#### What the task requires:
Quote the entries from the line containing "Dirigentes estarán vigilantes del" through the line containing "novembre 2019", with both of those lines included. Leave out the pictures.

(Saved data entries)
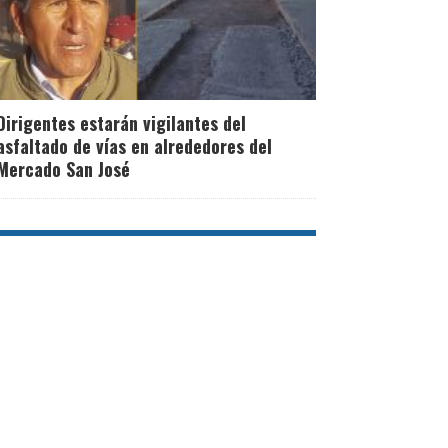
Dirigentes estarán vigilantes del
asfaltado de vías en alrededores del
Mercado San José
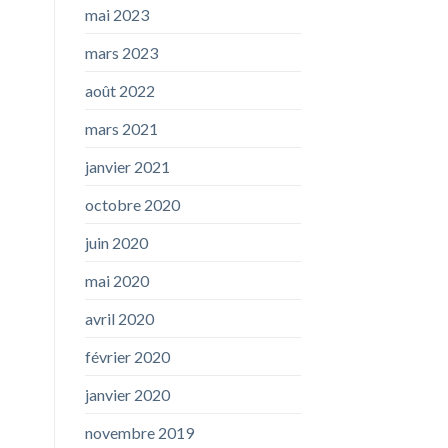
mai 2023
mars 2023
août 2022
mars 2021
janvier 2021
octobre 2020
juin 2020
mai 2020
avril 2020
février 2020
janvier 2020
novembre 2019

* * *

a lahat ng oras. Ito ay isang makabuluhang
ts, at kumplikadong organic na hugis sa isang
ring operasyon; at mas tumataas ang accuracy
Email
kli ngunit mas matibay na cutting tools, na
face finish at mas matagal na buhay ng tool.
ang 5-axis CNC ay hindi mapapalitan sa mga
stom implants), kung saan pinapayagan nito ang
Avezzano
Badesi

---

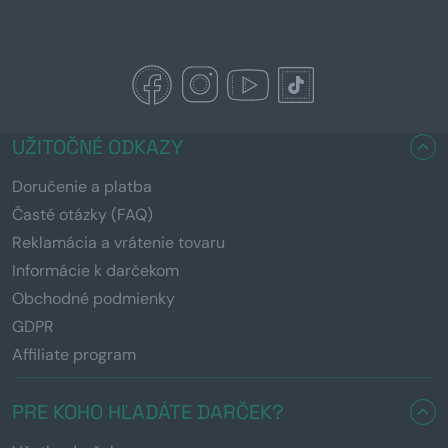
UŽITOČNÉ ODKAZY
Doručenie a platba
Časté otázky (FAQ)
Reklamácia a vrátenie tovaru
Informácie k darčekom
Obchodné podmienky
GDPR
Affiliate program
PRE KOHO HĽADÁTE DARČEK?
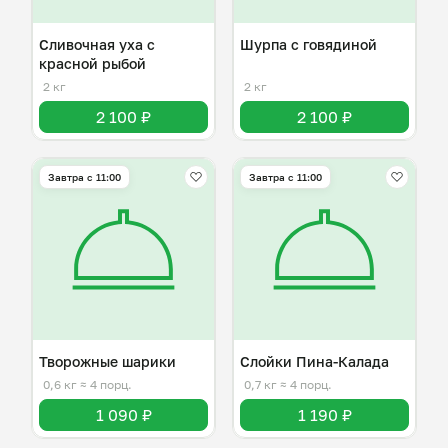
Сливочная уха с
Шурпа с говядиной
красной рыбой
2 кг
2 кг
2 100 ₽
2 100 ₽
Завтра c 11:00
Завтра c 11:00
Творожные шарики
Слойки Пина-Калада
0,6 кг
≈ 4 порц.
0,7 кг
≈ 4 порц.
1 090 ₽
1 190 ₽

#### Exercise solution:
Dirigentes estarán vigilantes del
asfaltado de vías en alrededores del
Mercado San José
mai 2023
mars 2023
août 2022
mars 2021
janvier 2021
octobre 2020
juin 2020
mai 2020
avril 2020
février 2020
janvier 2020
novembre 2019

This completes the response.